(Task to complete):
Copy, from the material below, each line where "موتورسیکلت" shows up.
<<<<
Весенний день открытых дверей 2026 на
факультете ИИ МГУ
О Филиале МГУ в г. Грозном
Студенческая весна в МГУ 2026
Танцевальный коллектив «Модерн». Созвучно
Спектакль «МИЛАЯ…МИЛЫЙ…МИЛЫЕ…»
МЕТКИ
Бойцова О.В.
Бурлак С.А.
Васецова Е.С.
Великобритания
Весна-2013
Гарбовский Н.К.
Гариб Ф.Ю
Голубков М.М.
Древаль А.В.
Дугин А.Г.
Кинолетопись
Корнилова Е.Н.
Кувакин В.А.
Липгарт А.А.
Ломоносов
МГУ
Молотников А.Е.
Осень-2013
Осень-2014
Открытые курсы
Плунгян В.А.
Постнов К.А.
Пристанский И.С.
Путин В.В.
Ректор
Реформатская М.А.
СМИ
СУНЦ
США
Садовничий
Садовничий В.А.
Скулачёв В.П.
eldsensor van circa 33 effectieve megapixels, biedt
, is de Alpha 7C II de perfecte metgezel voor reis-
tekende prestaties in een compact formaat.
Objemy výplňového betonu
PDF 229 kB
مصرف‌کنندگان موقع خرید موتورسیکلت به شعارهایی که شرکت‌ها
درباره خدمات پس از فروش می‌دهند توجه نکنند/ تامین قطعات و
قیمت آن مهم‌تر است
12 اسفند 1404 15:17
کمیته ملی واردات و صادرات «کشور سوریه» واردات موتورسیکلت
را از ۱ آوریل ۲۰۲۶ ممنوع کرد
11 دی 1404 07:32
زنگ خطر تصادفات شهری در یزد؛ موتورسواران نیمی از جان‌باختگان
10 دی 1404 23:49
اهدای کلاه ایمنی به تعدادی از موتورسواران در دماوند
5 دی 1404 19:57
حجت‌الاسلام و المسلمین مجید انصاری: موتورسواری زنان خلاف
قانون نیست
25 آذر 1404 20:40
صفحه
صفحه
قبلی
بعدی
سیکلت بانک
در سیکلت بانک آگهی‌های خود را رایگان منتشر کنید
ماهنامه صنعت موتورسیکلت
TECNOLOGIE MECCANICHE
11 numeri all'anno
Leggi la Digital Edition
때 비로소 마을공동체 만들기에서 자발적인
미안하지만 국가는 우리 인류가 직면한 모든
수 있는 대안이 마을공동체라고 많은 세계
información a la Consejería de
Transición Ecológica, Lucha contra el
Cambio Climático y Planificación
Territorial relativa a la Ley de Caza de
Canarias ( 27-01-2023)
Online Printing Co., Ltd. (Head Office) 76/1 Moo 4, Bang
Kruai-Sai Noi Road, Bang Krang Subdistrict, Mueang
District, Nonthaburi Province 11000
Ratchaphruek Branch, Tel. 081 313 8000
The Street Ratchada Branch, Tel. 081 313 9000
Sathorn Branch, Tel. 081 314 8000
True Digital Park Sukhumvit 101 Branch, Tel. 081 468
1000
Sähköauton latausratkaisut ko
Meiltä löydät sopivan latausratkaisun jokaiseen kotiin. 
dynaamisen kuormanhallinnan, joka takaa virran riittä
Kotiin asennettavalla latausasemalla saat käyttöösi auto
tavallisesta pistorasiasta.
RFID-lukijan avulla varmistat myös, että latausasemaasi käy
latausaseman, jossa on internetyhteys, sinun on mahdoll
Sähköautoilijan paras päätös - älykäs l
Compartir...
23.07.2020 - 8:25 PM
>>>>
(Answer to this exercise):
مصرف‌کنندگان موقع خرید موتورسیکلت به شعارهایی که شرکت‌ها
کمیته ملی واردات و صادرات «کشور سوریه» واردات موتورسیکلت
ماهنامه صنعت موتورسیکلت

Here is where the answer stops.